Sally. The guests that do make the effort you should treat as friends. Those who dont bother coming, then you can decide if you ever need to make an effort for them in future. Whatever happens enjoy the day yourselves as it is your day.

Thank you all...genuinely. Really well put, well received advice.

We just want to be married and I would nip down the reg office now if I could.

Ladymuck, your day sounds perfect and good on you.

All of you have made me feel better after a horrible day of feeling very upset! A row with my so called 'best friend' really made me wonder how she is actually a friend at all and I think at the end of all this I will be married to the man I love and hopefully cleansed of some rather miserable, selfish people.

Thanks all.

Oh and Computedshorty...congratulations...and what wonderful memories they must be.

Having been married for all of a week(!) I can really empathise with your thoughts. Our wedding... in the end.. did end up being really fab; we had 70 of our closest friends and family and yes we had a really great time. BUT I have to admit we many many times said that we wished we had just gone off and got married and then just had a big party afterwards. We're pretty relaxed people and we still found it stressful and so expensive. we mistakenly thought our parents would be upset if we just disappeared and did it - boy were we wrong!! And so as good as it was - I'm more excited about actually being married than i have been about the big day & surely that's the point!?!

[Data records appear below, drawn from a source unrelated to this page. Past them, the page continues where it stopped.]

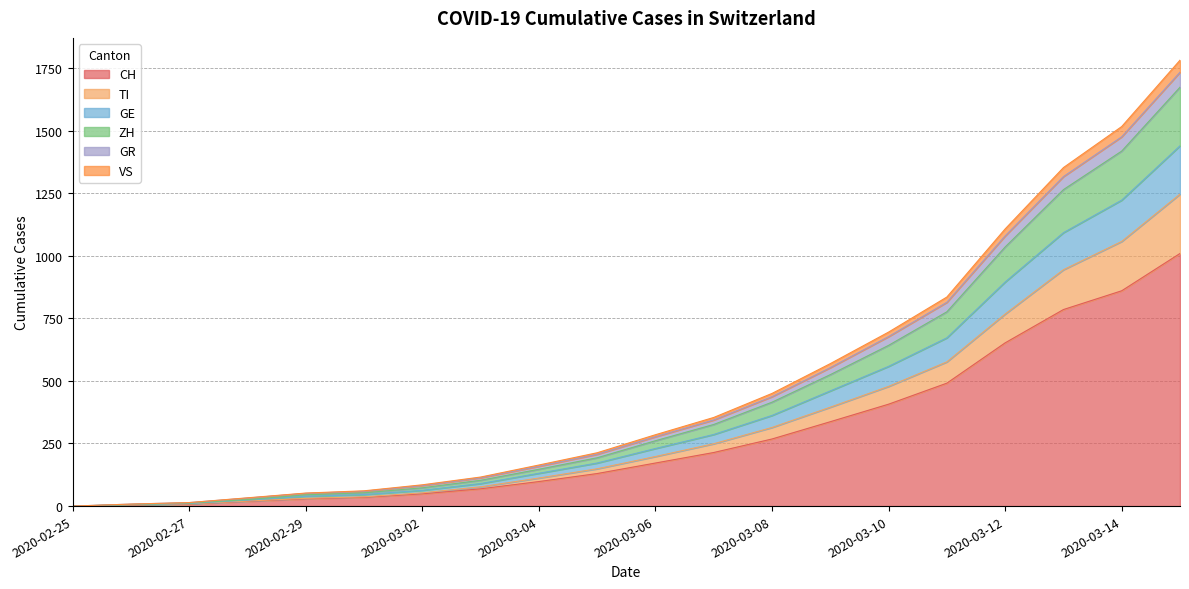

At which label does VS reach its minimum?

2020-02-25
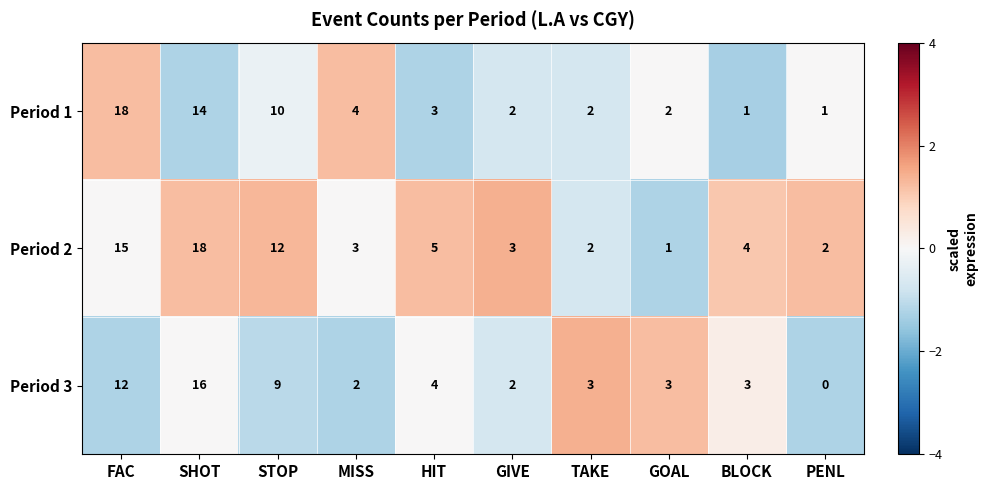

At which label does Period 2 reach its peak?

SHOT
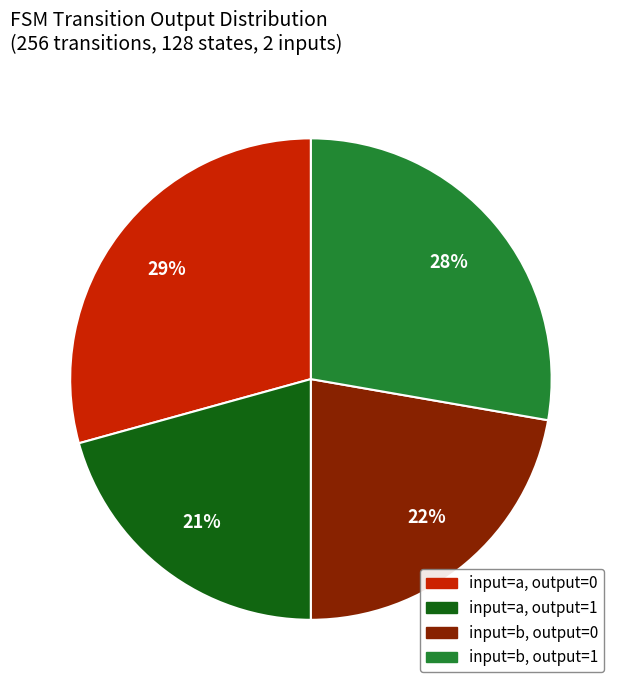

Is there a majority slice in this chart?

No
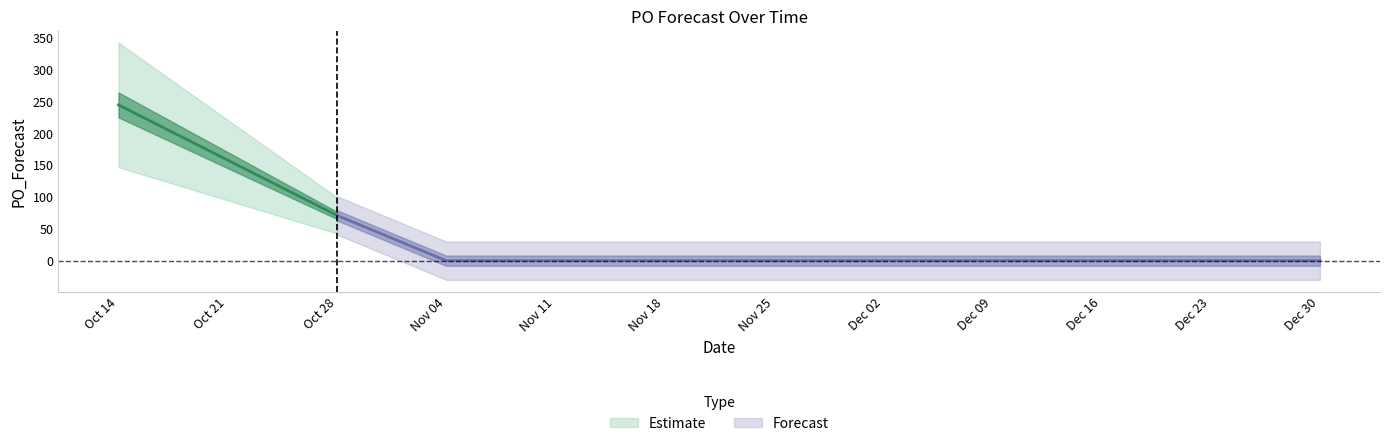

Reading right to left, list all the values displayed in this chart.

0	0	0	0	0	0	0	0	0	71	244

So in short - really think about what you want. Will you regret doing it with no one else being part of it or do you have people who you would love to have as part of your day? I too had a humdinger with my best friend who couldn't make the wedding (we had to rearrange after my husband's mum had a stroke earlier in the year and she said i should have checked wih her first before we agreed the new date - bearing in mind it was the only date our venue, photographer and caterers could all do & at no extra cost!!) but we sorted it out and it's fine...


but anyway... i'm sure you'll make the best decision and congratulations!! whatever you decide to do it will be fantastic i'm sure :))

Defo do whatever you want; short notice wedding might mean some people can't come but all the most important people will make it there one way or another be it sickie, babysitters etc etc.


You don't list the details of your row with you best mate but I do know that sometimes it can be a very emotional time and your friend might have thought she was trying to help and it spiralled out of control.


We considered having our reception upstairs in the EDT (The lodge). I thought it was a really cool space and would make a great cheap reception pleace.

Ditto all the other posters. Do exactly what you want. One of my best friends got married without telling a soul. Some of her friends were pleased for her. Other friends were pissed off. But she learnt that they musn't have been very good friends in the first place if they didn't understand that a marriage and therefore a wedding is really between two people. As long as you're happy, your friends should be too, instead of trying to make it about them.